YOUR INSTRUCTIONS: Reproduce every line of the records below as one numbered list in their original order, omitting blank lines.

⟨

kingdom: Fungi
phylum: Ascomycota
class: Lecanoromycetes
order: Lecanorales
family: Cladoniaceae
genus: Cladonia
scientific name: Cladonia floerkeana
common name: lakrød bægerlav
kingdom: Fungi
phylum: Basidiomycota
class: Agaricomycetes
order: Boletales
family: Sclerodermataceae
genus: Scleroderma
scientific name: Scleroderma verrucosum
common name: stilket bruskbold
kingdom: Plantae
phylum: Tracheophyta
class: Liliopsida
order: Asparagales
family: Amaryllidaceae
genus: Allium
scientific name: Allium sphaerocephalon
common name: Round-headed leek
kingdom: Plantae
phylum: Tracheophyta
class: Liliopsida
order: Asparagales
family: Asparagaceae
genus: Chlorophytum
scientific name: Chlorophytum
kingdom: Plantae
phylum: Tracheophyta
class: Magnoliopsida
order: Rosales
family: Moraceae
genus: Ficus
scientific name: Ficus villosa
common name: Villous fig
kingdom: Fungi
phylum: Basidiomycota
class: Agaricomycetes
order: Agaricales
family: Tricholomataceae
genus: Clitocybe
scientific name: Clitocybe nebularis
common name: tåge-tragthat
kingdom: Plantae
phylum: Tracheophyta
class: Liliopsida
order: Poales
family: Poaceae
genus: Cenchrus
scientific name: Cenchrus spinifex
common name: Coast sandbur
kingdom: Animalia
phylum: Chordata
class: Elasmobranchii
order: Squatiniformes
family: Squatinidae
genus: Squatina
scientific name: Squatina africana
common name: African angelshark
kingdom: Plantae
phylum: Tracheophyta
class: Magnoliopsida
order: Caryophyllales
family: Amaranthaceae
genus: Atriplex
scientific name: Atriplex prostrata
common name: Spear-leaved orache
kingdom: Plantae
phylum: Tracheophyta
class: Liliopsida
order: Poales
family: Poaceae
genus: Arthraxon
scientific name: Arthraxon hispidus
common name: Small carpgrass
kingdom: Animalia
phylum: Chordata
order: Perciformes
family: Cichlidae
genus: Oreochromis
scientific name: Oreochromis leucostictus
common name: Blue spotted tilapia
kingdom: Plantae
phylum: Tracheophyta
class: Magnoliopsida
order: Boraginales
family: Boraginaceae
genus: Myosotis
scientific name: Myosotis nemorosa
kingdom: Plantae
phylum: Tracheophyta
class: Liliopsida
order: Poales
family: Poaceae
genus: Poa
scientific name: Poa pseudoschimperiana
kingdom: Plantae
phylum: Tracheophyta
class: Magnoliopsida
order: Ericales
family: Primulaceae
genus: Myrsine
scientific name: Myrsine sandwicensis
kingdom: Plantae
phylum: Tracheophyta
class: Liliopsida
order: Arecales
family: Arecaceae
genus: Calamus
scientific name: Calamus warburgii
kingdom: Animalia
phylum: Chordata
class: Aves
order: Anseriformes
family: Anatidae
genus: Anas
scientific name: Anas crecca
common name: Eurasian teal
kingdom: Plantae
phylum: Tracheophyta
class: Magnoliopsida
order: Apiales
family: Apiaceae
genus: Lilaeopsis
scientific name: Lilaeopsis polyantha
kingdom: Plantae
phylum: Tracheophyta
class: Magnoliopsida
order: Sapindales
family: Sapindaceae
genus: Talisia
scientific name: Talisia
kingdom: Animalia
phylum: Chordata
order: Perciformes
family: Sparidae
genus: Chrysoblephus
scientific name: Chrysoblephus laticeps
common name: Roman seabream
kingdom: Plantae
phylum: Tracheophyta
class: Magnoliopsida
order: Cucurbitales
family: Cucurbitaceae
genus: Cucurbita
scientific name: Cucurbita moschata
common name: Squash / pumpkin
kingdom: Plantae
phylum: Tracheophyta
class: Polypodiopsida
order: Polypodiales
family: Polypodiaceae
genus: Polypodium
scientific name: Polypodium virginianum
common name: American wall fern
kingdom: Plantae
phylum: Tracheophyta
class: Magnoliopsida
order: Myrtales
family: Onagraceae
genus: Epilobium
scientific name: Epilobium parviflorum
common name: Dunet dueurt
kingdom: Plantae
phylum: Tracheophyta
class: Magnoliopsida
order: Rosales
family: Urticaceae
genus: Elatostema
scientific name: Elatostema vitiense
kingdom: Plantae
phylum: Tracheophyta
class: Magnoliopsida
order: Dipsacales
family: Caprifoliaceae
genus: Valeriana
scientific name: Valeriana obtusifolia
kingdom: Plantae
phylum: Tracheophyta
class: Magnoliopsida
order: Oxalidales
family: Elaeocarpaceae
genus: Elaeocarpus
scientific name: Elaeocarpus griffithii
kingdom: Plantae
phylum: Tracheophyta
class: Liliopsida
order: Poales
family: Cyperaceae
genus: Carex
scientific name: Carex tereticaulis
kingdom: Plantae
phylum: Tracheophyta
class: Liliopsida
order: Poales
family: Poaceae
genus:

⟩

PROBLEM SOLUTION:
1. kingdom: Fungi
2. phylum: Ascomycota
3. class: Lecanoromycetes
4. order: Lecanorales
5. family: Cladoniaceae
6. genus: Cladonia
7. scientific name: Cladonia floerkeana
8. common name: lakrød bægerlav
9. kingdom: Fungi
10. phylum: Basidiomycota
11. class: Agaricomycetes
12. order: Boletales
13. family: Sclerodermataceae
14. genus: Scleroderma
15. scientific name: Scleroderma verrucosum
16. common name: stilket bruskbold
17. kingdom: Plantae
18. phylum: Tracheophyta
19. class: Liliopsida
20. order: Asparagales
21. family: Amaryllidaceae
22. genus: Allium
23. scientific name: Allium sphaerocephalon
24. common name: Round-headed leek
25. kingdom: Plantae
26. phylum: Tracheophyta
27. class: Liliopsida
28. order: Asparagales
29. family: Asparagaceae
30. genus: Chlorophytum
31. scientific name: Chlorophytum
32. kingdom: Plantae
33. phylum: Tracheophyta
34. class: Magnoliopsida
35. order: Rosales
36. family: Moraceae
37. genus: Ficus
38. scientific name: Ficus villosa
39. common name: Villous fig
40. kingdom: Fungi
41. phylum: Basidiomycota
42. class: Agaricomycetes
43. order: Agaricales
44. family: Tricholomataceae
45. genus: Clitocybe
46. scientific name: Clitocybe nebularis
47. common name: tåge-tragthat
48. kingdom: Plantae
49. phylum: Tracheophyta
50. class: Liliopsida
51. order: Poales
52. family: Poaceae
53. genus: Cenchrus
54. scientific name: Cenchrus spinifex
55. common name: Coast sandbur
56. kingdom: Animalia
57. phylum: Chordata
58. class: Elasmobranchii
59. order: Squatiniformes
60. family: Squatinidae
61. genus: Squatina
62. scientific name: Squatina africana
63. common name: African angelshark
64. kingdom: Plantae
65. phylum: Tracheophyta
66. class: Magnoliopsida
67. order: Caryophyllales
68. family: Amaranthaceae
69. genus: Atriplex
70. scientific name: Atriplex prostrata
71. common name: Spear-leaved orache
72. kingdom: Plantae
73. phylum: Tracheophyta
74. class: Liliopsida
75. order: Poales
76. family: Poaceae
77. genus: Arthraxon
78. scientific name: Arthraxon hispidus
79. common name: Small carpgrass
80. kingdom: Animalia
81. phylum: Chordata
82. order: Perciformes
83. family: Cichlidae
84. genus: Oreochromis
85. scientific name: Oreochromis leucostictus
86. common name: Blue spotted tilapia
87. kingdom: Plantae
88. phylum: Tracheophyta
89. class: Magnoliopsida
90. order: Boraginales
91. family: Boraginaceae
92. genus: Myosotis
93. scientific name: Myosotis nemorosa
94. kingdom: Plantae
95. phylum: Tracheophyta
96. class: Liliopsida
97. order: Poales
98. family: Poaceae
99. genus: Poa
100. scientific name: Poa pseudoschimperiana
101. kingdom: Plantae
102. phylum: Tracheophyta
103. class: Magnoliopsida
104. order: Ericales
105. family: Primulaceae
106. genus: Myrsine
107. scientific name: Myrsine sandwicensis
108. kingdom: Plantae
109. phylum: Tracheophyta
110. class: Liliopsida
111. order: Arecales
112. family: Arecaceae
113. genus: Calamus
114. scientific name: Calamus warburgii
115. kingdom: Animalia
116. phylum: Chordata
117. class: Aves
118. order: Anseriformes
119. family: Anatidae
120. genus: Anas
121. scientific name: Anas crecca
122. common name: Eurasian teal
123. kingdom: Plantae
124. phylum: Tracheophyta
125. class: Magnoliopsida
126. order: Apiales
127. family: Apiaceae
128. genus: Lilaeopsis
129. scientific name: Lilaeopsis polyantha
130. kingdom: Plantae
131. phylum: Tracheophyta
132. class: Magnoliopsida
133. order: Sapindales
134. family: Sapindaceae
135. genus: Talisia
136. scientific name: Talisia
137. kingdom: Animalia
138. phylum: Chordata
139. order: Perciformes
140. family: Sparidae
141. genus: Chrysoblephus
142. scientific name: Chrysoblephus laticeps
143. common name: Roman seabream
144. kingdom: Plantae
145. phylum: Tracheophyta
146. class: Magnoliopsida
147. order: Cucurbitales
148. family: Cucurbitaceae
149. genus: Cucurbita
150. scientific name: Cucurbita moschata
151. common name: Squash / pumpkin
152. kingdom: Plantae
153. phylum: Tracheophyta
154. class: Polypodiopsida
155. order: Polypodiales
156. family: Polypodiaceae
157. genus: Polypodium
158. scientific name: Polypodium virginianum
159. common name: American wall fern
160. kingdom: Plantae
161. phylum: Tracheophyta
162. class: Magnoliopsida
163. order: Myrtales
164. family: Onagraceae
165. genus: Epilobium
166. scientific name: Epilobium parviflorum
167. common name: Dunet dueurt
168. kingdom: Plantae
169. phylum: Tracheophyta
170. class: Magnoliopsida
171. order: Rosales
172. family: Urticaceae
173. genus: Elatostema
174. scientific name: Elatostema vitiense
175. kingdom: Plantae
176. phylum: Tracheophyta
177. class: Magnoliopsida
178. order: Dipsacales
179. family: Caprifoliaceae
180. genus: Valeriana
181. scientific name: Valeriana obtusifolia
182. kingdom: Plantae
183. phylum: Tracheophyta
184. class: Magnoliopsida
185. order: Oxalidales
186. family: Elaeocarpaceae
187. genus: Elaeocarpus
188. scientific name: Elaeocarpus griffithii
189. kingdom: Plantae
190. phylum: Tracheophyta
191. class: Liliopsida
192. order: Poales
193. family: Cyperaceae
194. genus: Carex
195. scientific name: Carex tereticaulis
196. kingdom: Plantae
197. phylum: Tracheophyta
198. class: Liliopsida
199. order: Poales
200. family: Poaceae
201. genus:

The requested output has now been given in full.